Yeasts are one of the most commonly used systems for recombinant protein production. When the protein is intracelullarly expressed the first step comprises a cell lysis, achieved usually by a mechanical disintegration. This leads to non-selective liberation of the cytoplasmic content, which complicates the following downstream process. Here, we present a new approach suitable for more selective and efficient recovery of large intracellular proteins from yeast, based on the combination of electropermeabilisation and subsequent treatment with lytic enzyme. The experiments were performed with Saccharomyces cerevisiae strains expressing LYTAG-ß-galactosidase from Escherichia coli. The permeabilzation of plasma membrane was induced by application of rectangular electric pulses, with 1.25ms duration and field intensity of 4.3-5.4kV/cm. In the presence of a reducing agent the cells released approximately 80% of the total protein 4h after electrical treatment. At the same conditions the release of the recombinant protein was very slow, reaching 45% from total activity 20h after pulse application. The great difference in the release kinetics enabled to remove a part of the total protein, without significant loss of ß-galactosidase activity, only by substituting the incubation buffer. The subsequent addition of lyticase (1-2U/ml) led to recovery of approximately 70% from the recombinant enzyme, with a factor of purification 2.6, without provoking a significant cell lysis. The applicability of similar protocol for liberation of large recombinant and native proteins from yeast is discussed.

Evidence that pulsed electric field treatment enhances the cell wall porosity of yeast cells.

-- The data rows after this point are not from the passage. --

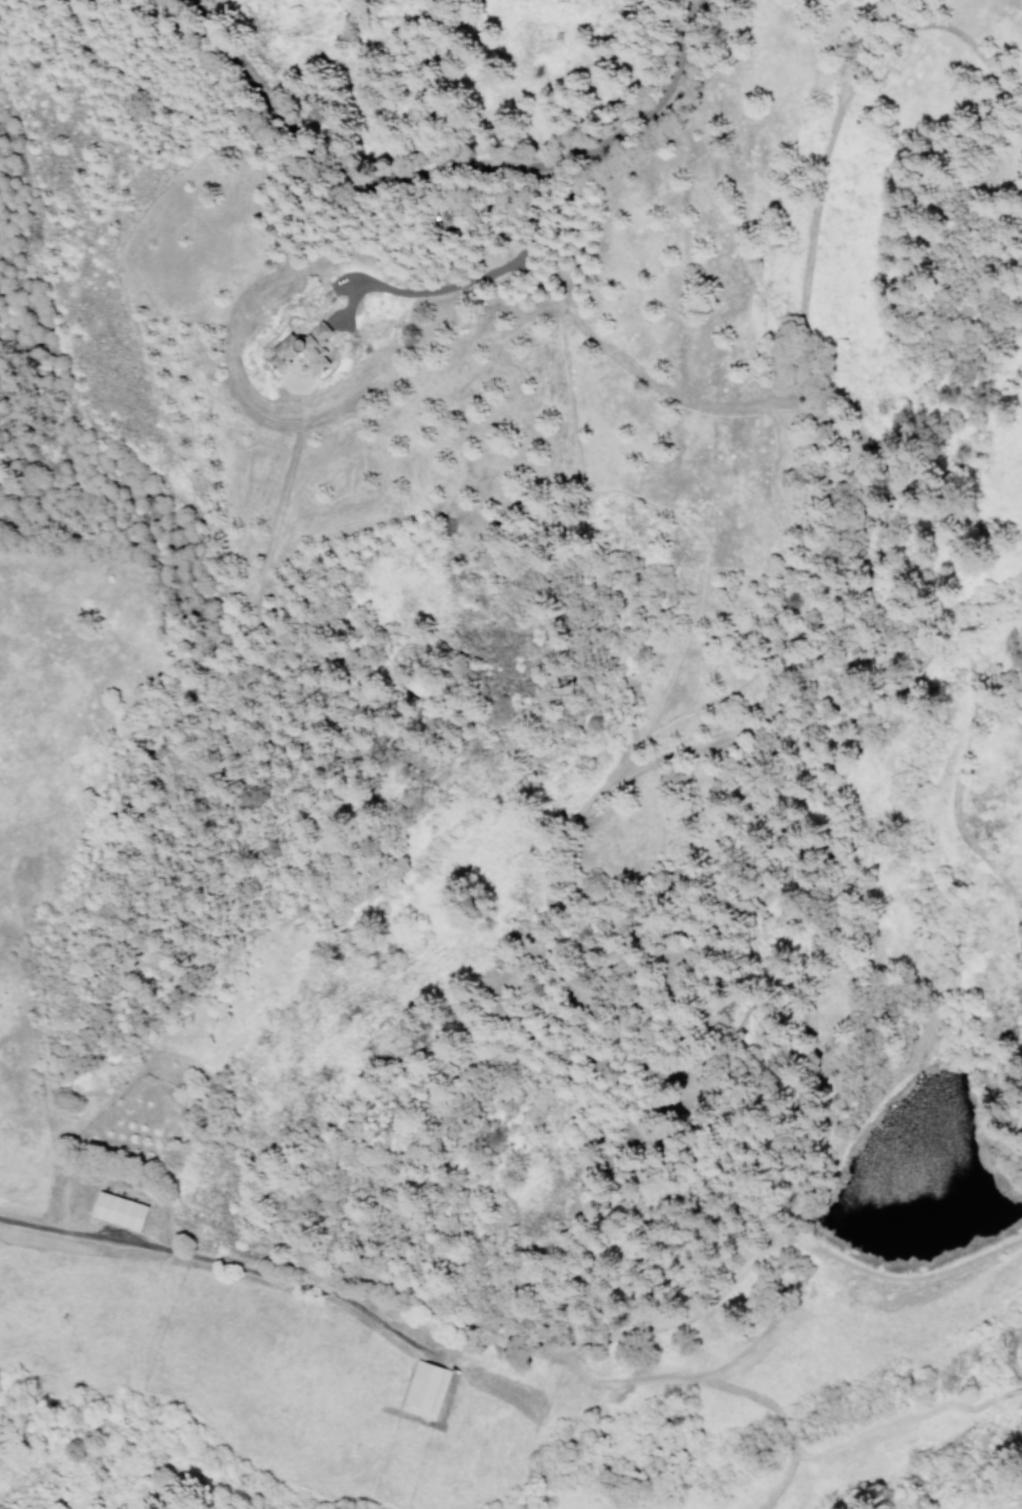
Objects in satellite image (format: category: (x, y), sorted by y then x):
road: (447, 179)
road: (466, 281)
building: (303, 346)
road: (780, 879)
building: (120, 1210)
building: (426, 1390)

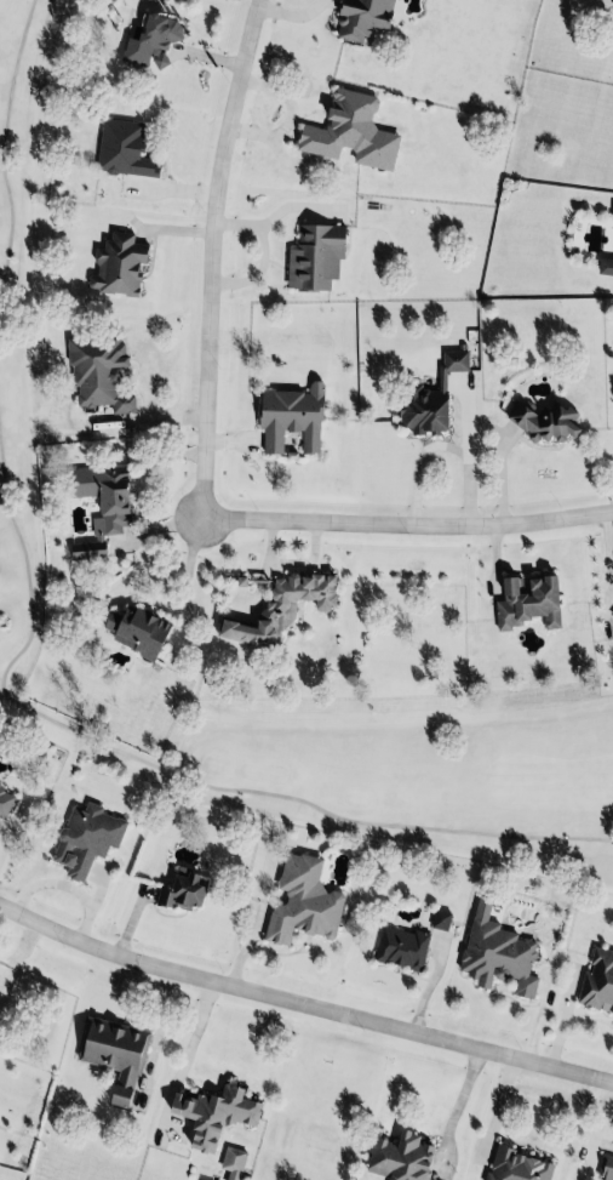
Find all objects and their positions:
road: (286, 13)
building: (361, 16)
building: (148, 43)
building: (348, 130)
building: (117, 148)
building: (610, 215)
road: (209, 254)
building: (309, 256)
building: (602, 264)
building: (114, 265)
building: (95, 370)
building: (428, 396)
building: (285, 418)
building: (544, 420)
road: (439, 443)
building: (95, 503)
road: (405, 523)
building: (526, 602)
building: (279, 606)
building: (138, 631)
building: (4, 799)
building: (83, 836)
building: (179, 888)
building: (300, 899)
building: (437, 917)
building: (395, 945)
building: (494, 947)
building: (597, 979)
road: (302, 1004)
building: (112, 1051)
road: (178, 1052)
building: (212, 1111)
road: (449, 1112)
building: (397, 1155)
building: (230, 1161)
building: (506, 1164)
building: (606, 1166)

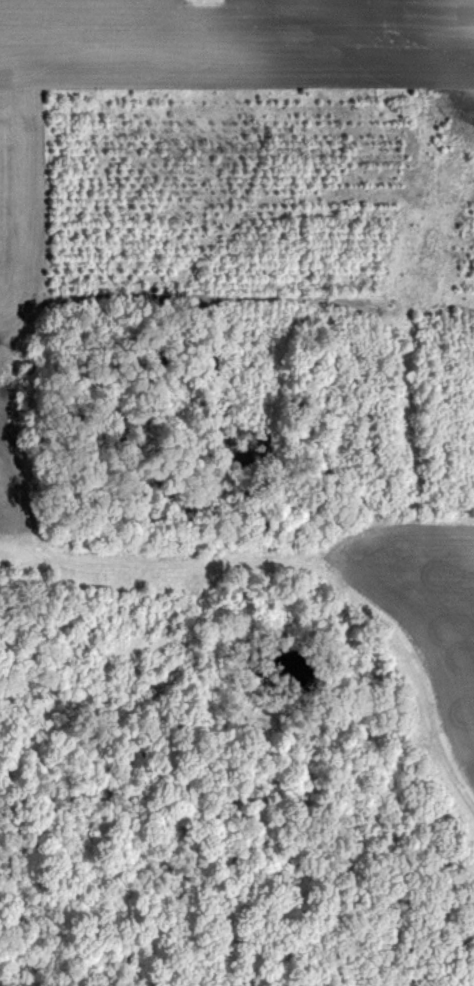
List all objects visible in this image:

The application of rectangular electric pulses, with 0.1-2 ms duration and field intensity of 2.5-4.5 kV/cm, to yeast suspension mediates liberation of cytoplasmic proteins without cell lysis. The aim of this study was to evaluate the effect of pulsed electric field with similar parameters on cell wall porosity of different yeast species. We found that electrically treated cells become more susceptible to lyticase digestion. In dependence on the strain and the electrical conditions, cell lysis was obtained at 2-8 times lower enzyme concentration in comparison with control untreated cells. The increase of the maximal lysis rate was between two and nine times. Furthermore, when applied at low concentration (1 U/ml), the lyticase enhanced the rate of protein liberation from electropermeabilized cells without provoking cell lysis. Significant differences in the cell surface of control and electrically treated cells were revealed by scanning electron microscopy. Data presented in this study allow us to conclude that electric field pulses provoke not only plasma membrane permeabilization, but also changes in the cell wall structure, leading to increased wall porosity.